··· DATASET ENTRIES

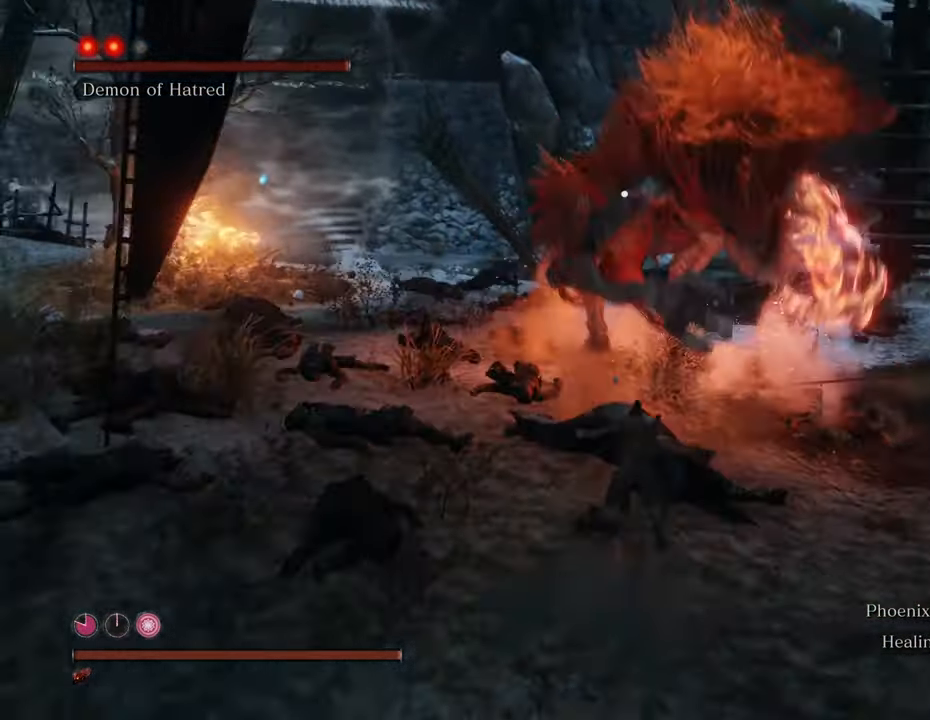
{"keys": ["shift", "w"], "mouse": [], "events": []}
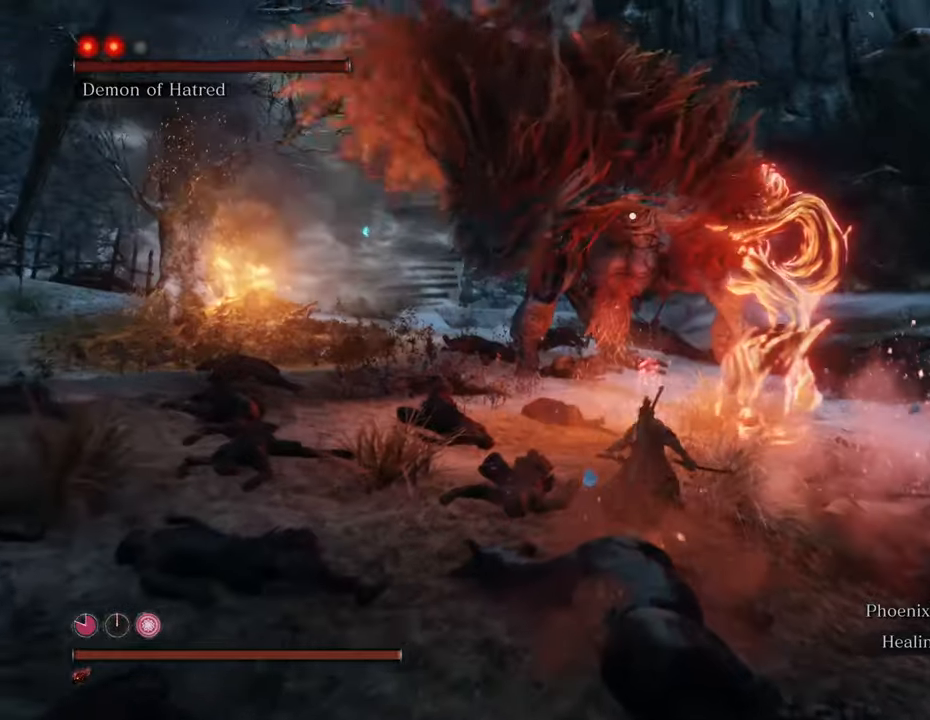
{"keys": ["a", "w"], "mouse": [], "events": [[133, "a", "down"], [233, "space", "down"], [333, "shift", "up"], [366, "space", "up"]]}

······
··· DATASET ENTRIES

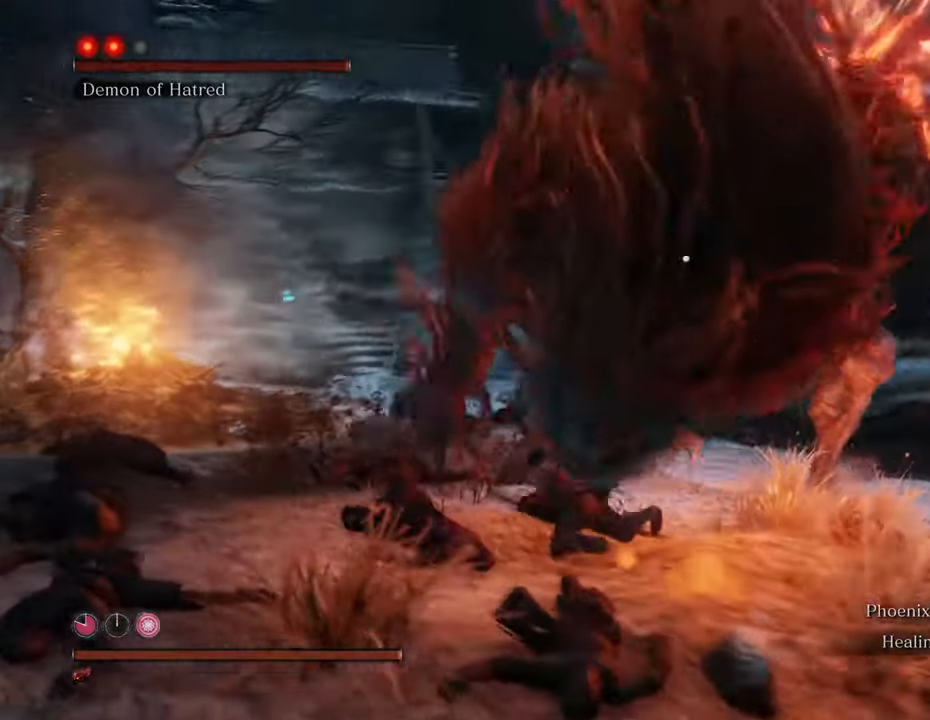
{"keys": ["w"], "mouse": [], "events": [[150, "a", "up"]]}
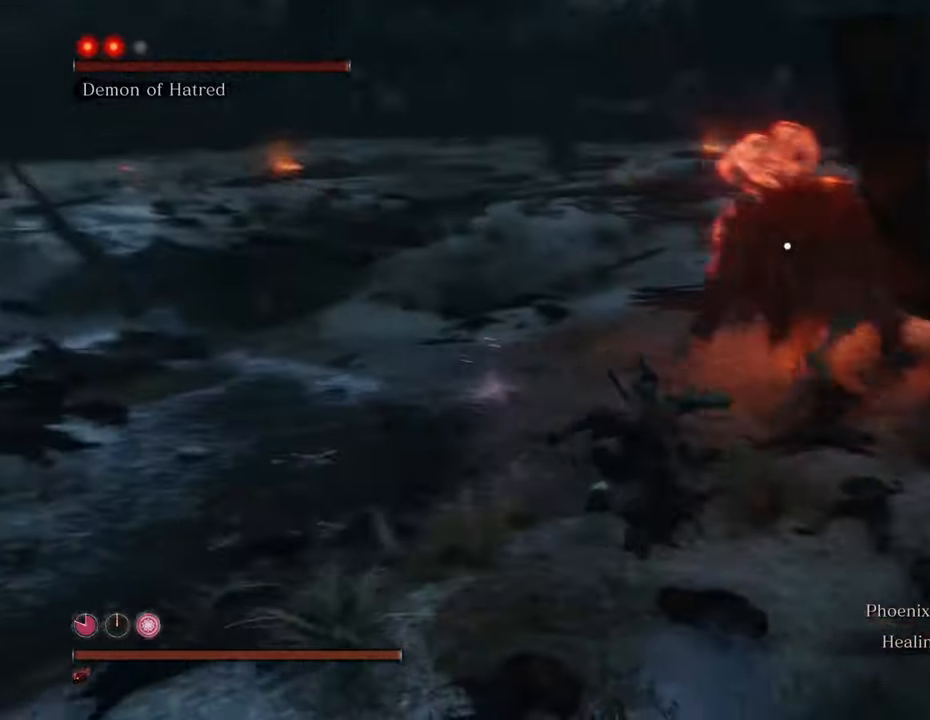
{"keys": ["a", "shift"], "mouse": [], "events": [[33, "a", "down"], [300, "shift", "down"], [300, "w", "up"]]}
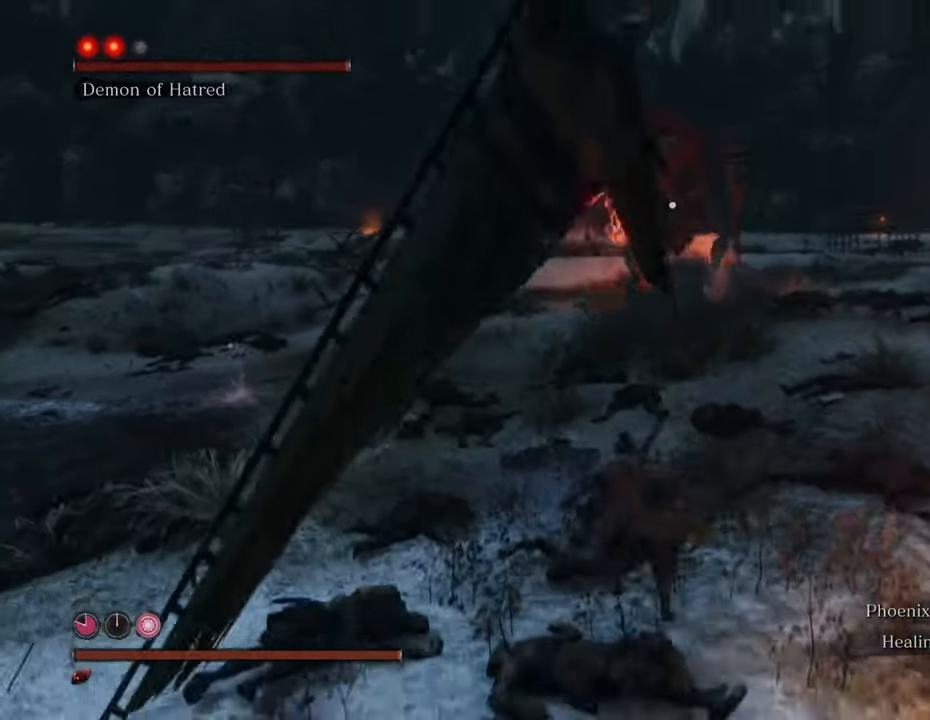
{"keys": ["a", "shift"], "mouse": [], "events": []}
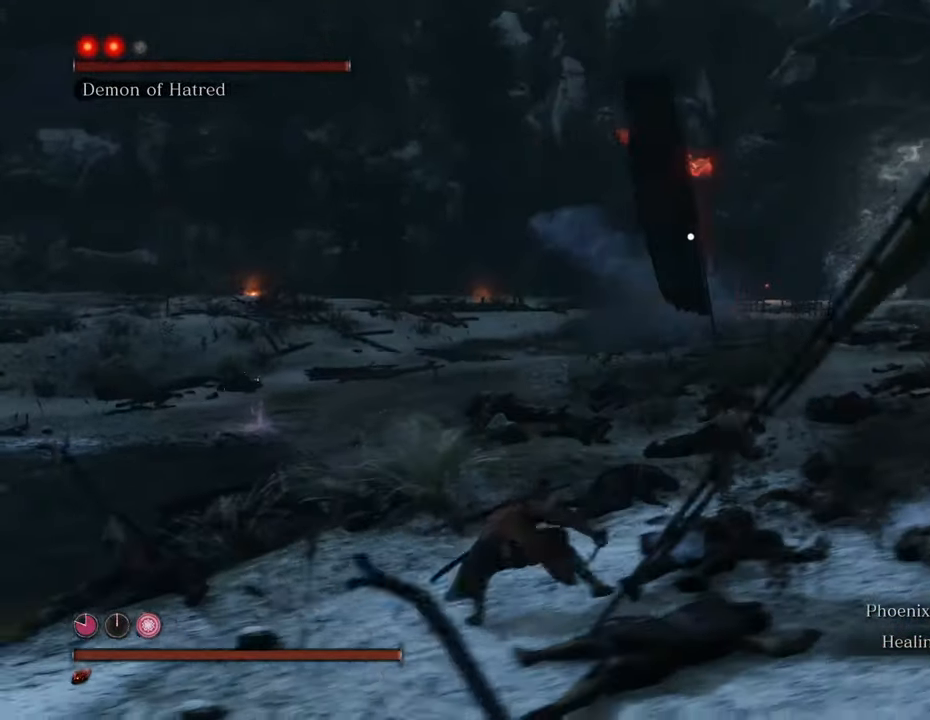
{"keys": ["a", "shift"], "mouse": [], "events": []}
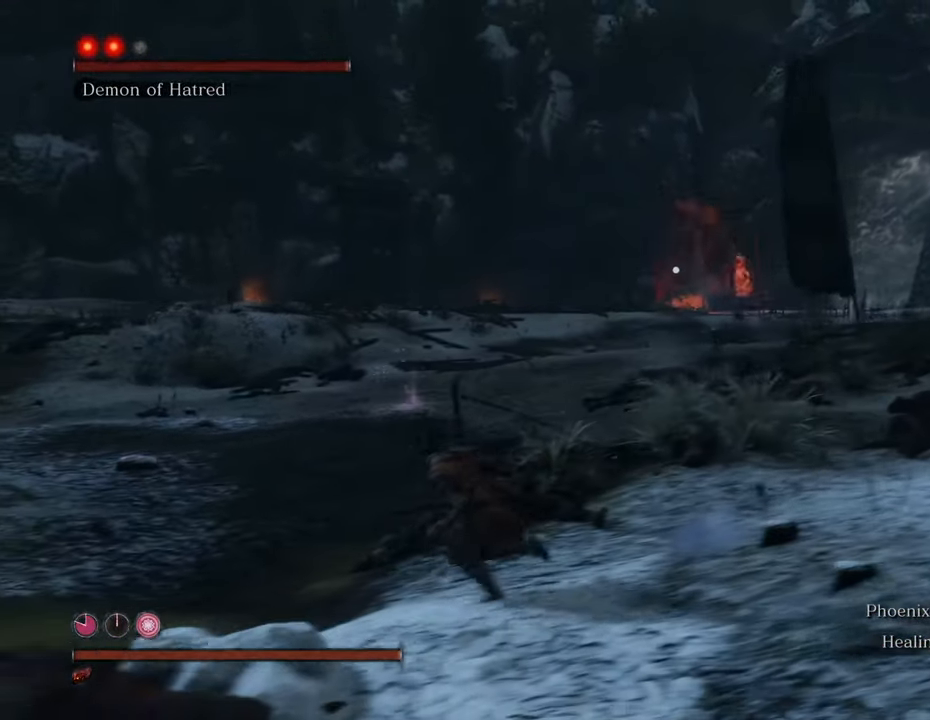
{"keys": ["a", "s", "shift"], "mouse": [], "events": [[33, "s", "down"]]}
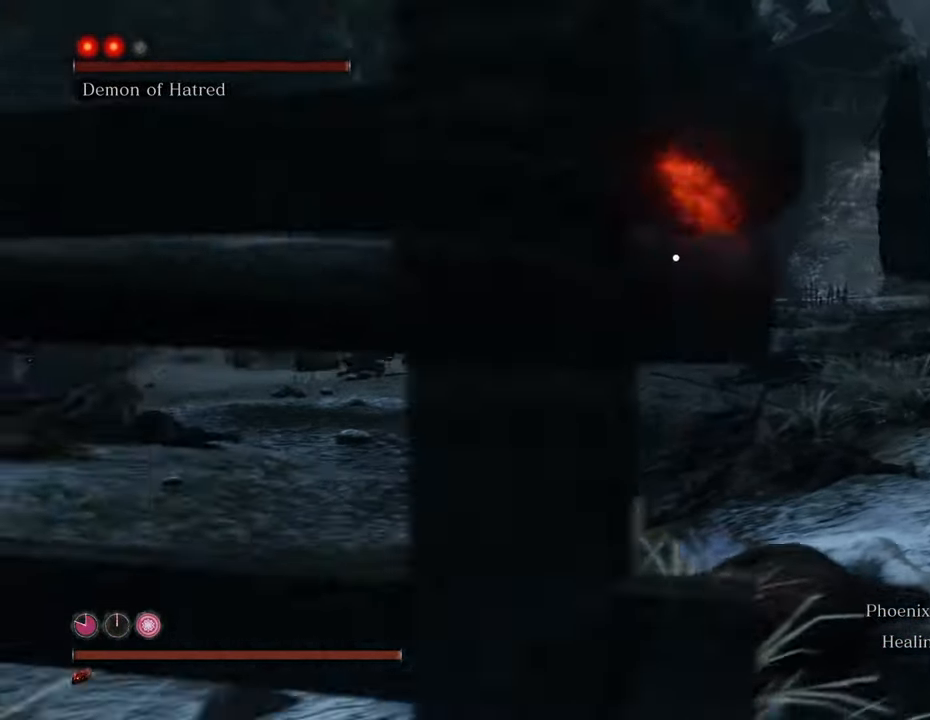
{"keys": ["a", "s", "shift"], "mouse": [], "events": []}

······

All the lines that hold the word "down" must appear in the answer, copied from the records.

{"keys": ["a", "w"], "mouse": [], "events": [[133, "a", "down"], [233, "space", "down"], [333, "shift", "up"], [366, "space", "up"]]}
{"keys": ["a", "shift"], "mouse": [], "events": [[33, "a", "down"], [300, "shift", "down"], [300, "w", "up"]]}
{"keys": ["a", "s", "shift"], "mouse": [], "events": [[33, "s", "down"]]}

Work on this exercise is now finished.